ST. LOUIS (CN) - St. Louis has upped the ante in a billionaire boys club's high-stakes poker game, trying to keep the NFL Rams from moving to Los Angeles, as the Raiders and Chargers have their own plans there.
The St. Louis Board of Aldermen on Friday gave final approval to help fund construction of a riverfront football stadium to keep the Rams in town. The bill passed by a 17-10 vote, two more than the 15 votes needed for passage.
The move brings more intrigue to the NFL Owners' Meetings in Houston in January, where league owners are expected to vote between competing Los Angeles stadium proposals, deciding which of three teams get to move.
The NFL is expected to approve at least one move, to fatten the profits of a $9 billion business by returning to the United States' second-largest television market, after a 20-year absence.
In January this year, Rams owner Stan Kroenke said he would move the team to Inglewood, Calif., to a $2 billion privately financed stadium.
Four days later, Dave Peacock and Bob Blitz, co-chairmen of Gov. Jay Nixon's St. Louis Stadium Taskforce, announced plans for an outdoor stadium on the Mississippi riverfront, with a price tag of more than $1 billion. Their plan called for public and private money, with the city contributing about $150 million by extending the bonds used to build the Rams current home, the Edward Jones Dome.
In February, Chargers owner Dean Spanos and Raiders owner Mark Davis announced a joint partnership in Carson, Calif., between Los Angeles and Long Beach. The teams would share the stadium and divide the construction costs in the privately financed stadium.
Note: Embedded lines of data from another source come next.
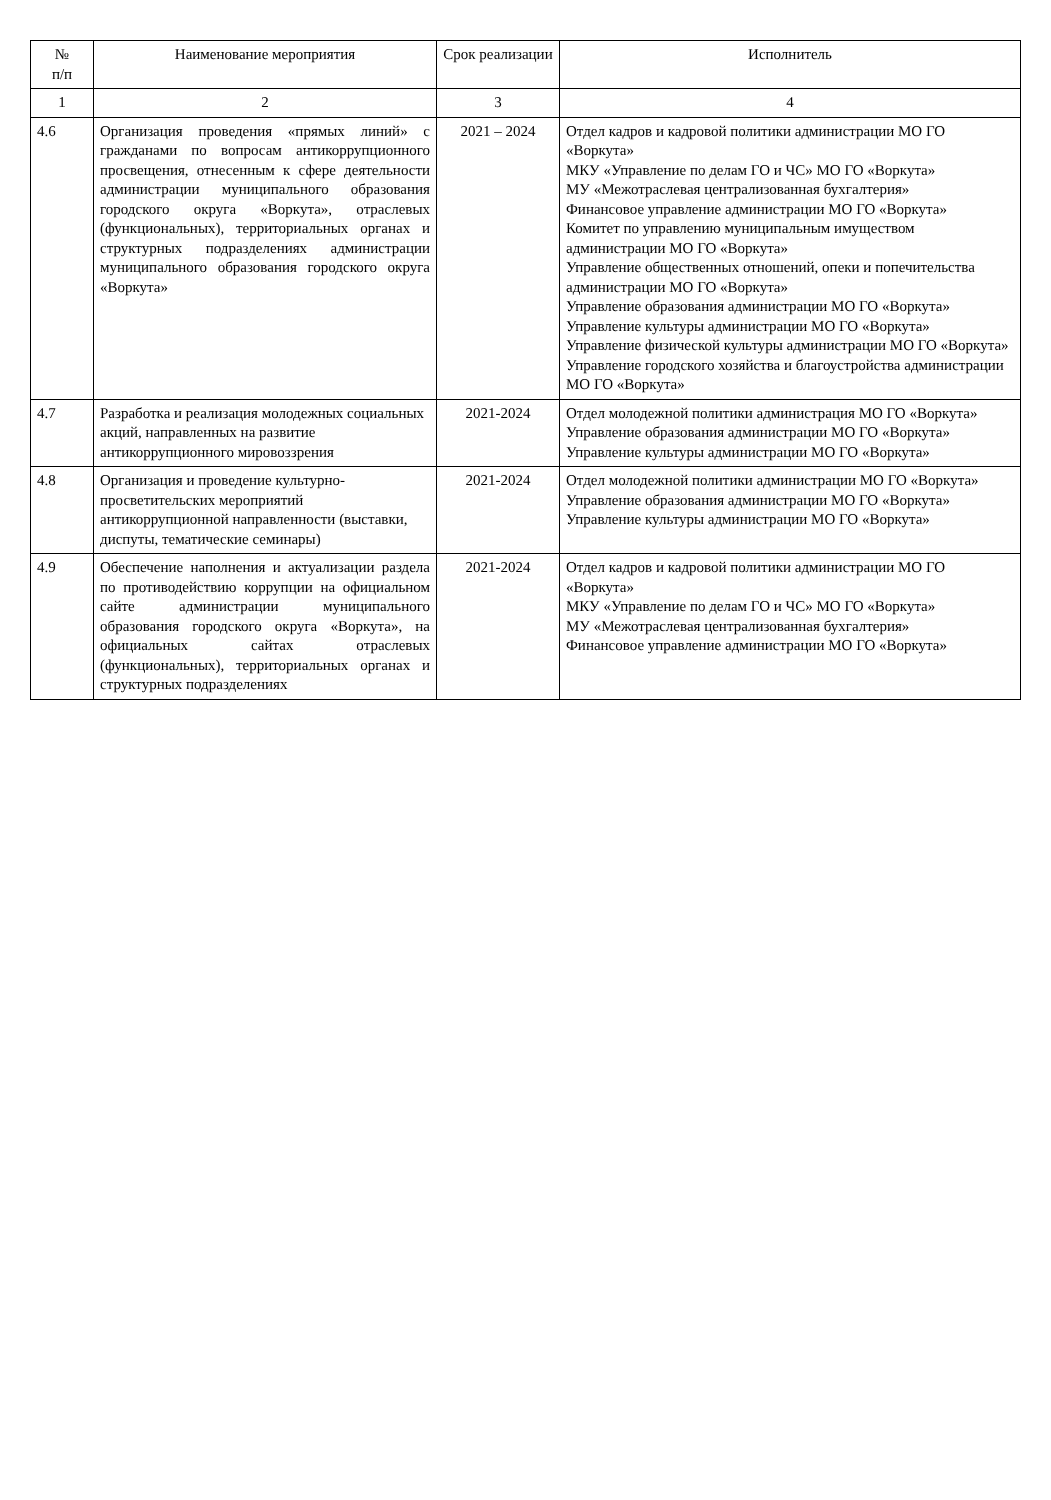| № п/п | Наименование мероприятия | Срок реализации | Исполнитель |
| --- | --- | --- | --- |
| 1 | 2 | 3 | 4 |
| 4.6 | Организация проведения «прямых линий» с гражданами по вопросам антикоррупционного просвещения, отнесенным к сфере деятельности администрации муниципального образования городского округа «Воркута», отраслевых (функциональных), территориальных органах и структурных подразделениях администрации муниципального образования городского округа «Воркута» | 2021 – 2024 | Отдел кадров и кадровой политики администрации МО ГО «Воркута» МКУ «Управление по делам ГО и ЧС» МО ГО «Воркута» МУ «Межотраслевая централизованная бухгалтерия» Финансовое управление администрации МО ГО «Воркута» Комитет по управлению муниципальным имуществом администрации МО ГО «Воркута» Управление общественных отношений, опеки и попечительства администрации МО ГО «Воркута» Управление образования администрации МО ГО «Воркута» Управление культуры администрации МО ГО «Воркута» Управление физической культуры администрации МО ГО «Воркута» Управление городского хозяйства и благоустройства администрации МО ГО «Воркута» |
| 4.7 | Разработка и реализация молодежных социальных акций, направленных на развитие антикоррупционного мировоззрения | 2021-2024 | Отдел молодежной политики администрация МО ГО «Воркута» Управление образования администрации МО ГО «Воркута» Управление культуры администрации МО ГО «Воркута» |
| 4.8 | Организация и проведение культурно-просветительских мероприятий антикоррупционной направленности (выставки, диспуты, тематические семинары) | 2021-2024 | Отдел молодежной политики администрации МО ГО «Воркута» Управление образования администрации МО ГО «Воркута» Управление культуры администрации МО ГО «Воркута» |
| 4.9 | Обеспечение наполнения и актуализации раздела по противодействию коррупции на официальном сайте администрации муниципального образования городского округа «Воркута», на официальных сайтах отраслевых (функциональных), территориальных органах и структурных подразделениях | 2021-2024 | Отдел кадров и кадровой политики администрации МО ГО «Воркута» МКУ «Управление по делам ГО и ЧС» МО ГО «Воркута» МУ «Межотраслевая централизованная бухгалтерия» Финансовое управление администрации МО ГО «Воркута» |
Since the NFL has made it clear that it wants no more than two teams in Los Angeles, the race to the entertainment capital of the world began.
St. Louis' issues began with the sweetheart deal that lured the Rams from Los Angeles in 1995. That deal included an ambiguous provision that the Edward Jones Dome had to remain in the top 25 percent of NFL stadiums or the Rams could go year-to-year on the lease after 2014. The ambiguity was what the top 25 percent meant - by revenue? By what measure?
In February 2013, a three-person arbitration panel ruled that the stadium had failed to meet that requirement - but also found that the Rams' proposal of $700 million in upgrades was not unreasonable.
After St. Louis balked at Kroenke's proposal, Kroenke, without any further publicly known negotiations with St. Louis, announced his Inglewood plans a year later.
Both the Chargers' and Raiders' attempts to work out a deal with their cities stretch back 15 years. California has said it will not provide public money to fund stadiums for privately owned sports teams, and the state's ever-changing political landscape has complicated the teams' efforts.
Neither San Diego nor Oakland has offered a viable stadium plan for their own cities, and both of their home fields are considered to be worse than the Rams'.
Kroenke's plan appears to be more attractive to the NFL. It taps into the glitz of Hollywood, with a retail and entertainment showcase that could enter the league's regular Super Bowl rotation.